Es por eso, precisamente, que el estado colombiano no debe negociar con unos terroristas que han probado su falta de humanidad ni debe hacer que esa herramienta podrida que es el secuestro se vuelva tan poderosa y termine creando héroes y heroínas que deben ser recuperados a toda costa, incluso a costa del presente y el futuro del país y de los avances que se han hecho en materia de seguridad.

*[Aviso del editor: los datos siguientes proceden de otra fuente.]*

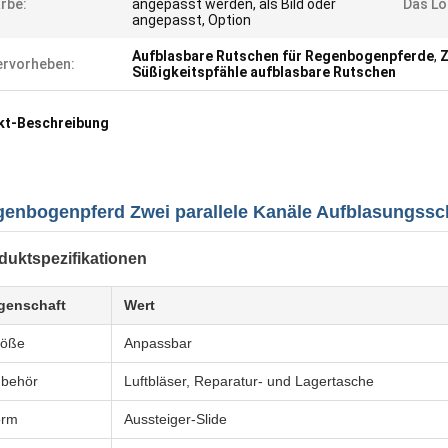
rbe:
angepasst werden, als Bild oder
Das Lo
angepasst, Option
Aufblasbare Rutschen für Regenbogenpferde
,
Z
rvorheben:
Süßigkeitspfähle aufblasbare Rutschen
kt-Beschreibung
enbogenpferd Zwei parallele Kanäle Aufblasungssc
duktspezifikationen
genschaft
Wert
röße
Anpassbar
behör
Luftbläser, Reparatur- und Lagertasche
orm
Aussteiger-Slide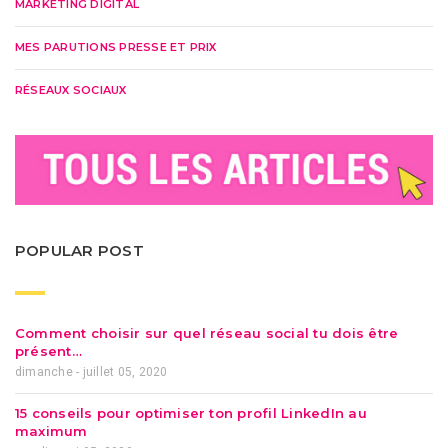
MARKETING DIGITAL
MES PARUTIONS PRESSE ET PRIX
RÉSEAUX SOCIAUX
POPULAR POST
Comment choisir sur quel réseau social tu dois être
présent…
dimanche - juillet 05, 2020
15 conseils pour optimiser ton profil LinkedIn au
maximum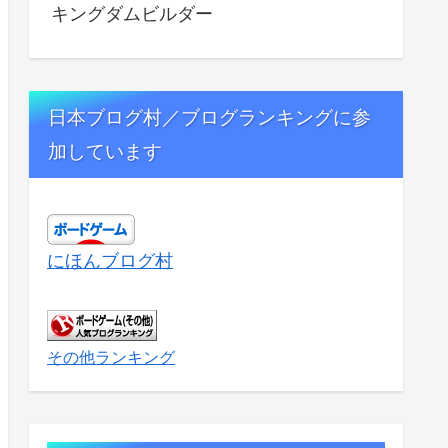
キングダムビルダー
日本ブログ村／ブログランキングに参
加しています
にほんブログ村
その他ランキング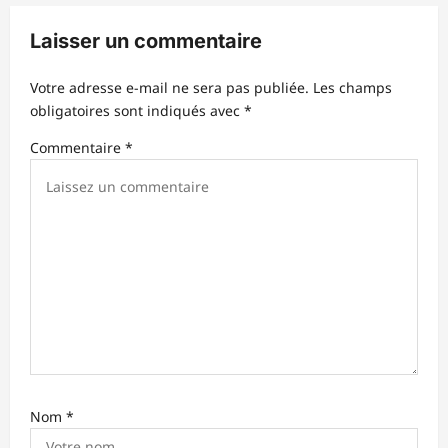
o
Laisser un commentaire
n
d
Votre adresse e-mail ne sera pas publiée.
Les champs
obligatoires sont indiqués avec
*
’
Commentaire
*
a
r
t
i
c
l
e
Nom
*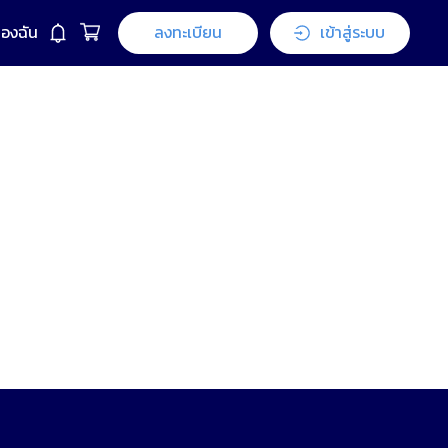
ของฉัน
ลงทะเบียน
เข้าสู่ระบบ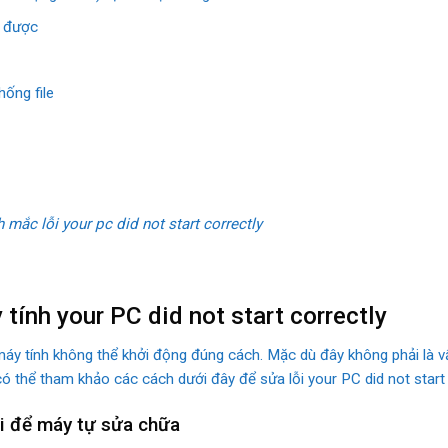
 được
hống file
mắc lỗi your pc did not start correctly
 tính your PC did not start correctly
 máy tính không thể khởi động đúng cách. Mặc dù đây không phải là
 có thể tham khảo các cách dưới đây để sửa lỗi your PC did not start 
ại để máy tự sửa chữa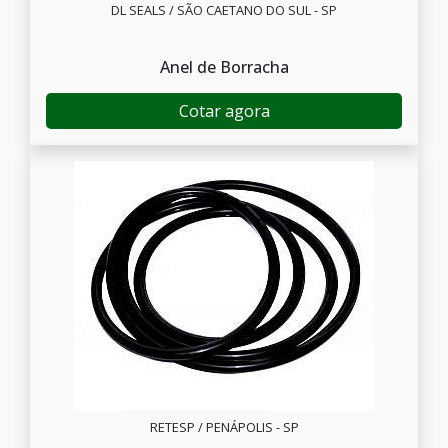
DL SEALS / SÃO CAETANO DO SUL - SP
Anel de Borracha
Cotar agora
RETESP / PENÁPOLIS - SP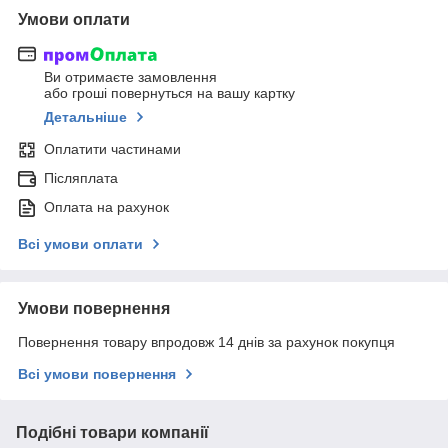
Умови оплати
Ви отримаєте замовлення
або гроші повернуться на вашу картку
Детальніше
Оплатити частинами
Післяплата
Оплата на рахунок
Всі умови оплати
Умови повернення
Повернення товару впродовж 14 днів за рахунок покупця
Всі умови повернення
Подібні товари компанії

Hoy siento compasión de ver a una Íngrid disminuida que dice frente a las cámaras -y gagueando- que se arrepiente de un exabrupto que intentó llevar a cabo tan solo unos días atrás. Siento compasión al ver cómo una estrategia llevada a cabo por seres que ya no creen en otras opciones logró golpear el juicio de una mujer inteligente que un día soñó con ser la primera presidenta de Colombia. Quiero pensar que la intención de esa millonaria demanda fue solo el resultado de una mente perdida que divagó en las selvas mientras otros conocíamos las maravillas de Internet. Por eso mismo ese show mediático montado alrededor del secuestro de Íngrid que logró trascender las fronteras del país no se puede repetir. Porque no podemos entregarles a seres que han dejado de lado su humanidad una herramienta engrandecida por nosotros mismos para que acaben con nuestro juicio y terminen por hacernos enfrentar con el enemigo equivocado.
• Íngrid, recupera el tiempo perdido sin quedarte encerrada en venganzas ni análisis inútiles sobre cómo pudo ser lo que ya fue de una manera diferente. Si Colombia te recuerda los peores días de tu vida, aléjate de ella que hay un mundo entero a tu disposición. No soy quien para comprender lo difícil que eso debe ser, solo hablo como un ser humano que piensa que hoy solo tienes tu presente y tu futuro, y que no vale la pena alargar una pesadilla que ya quedó atrás.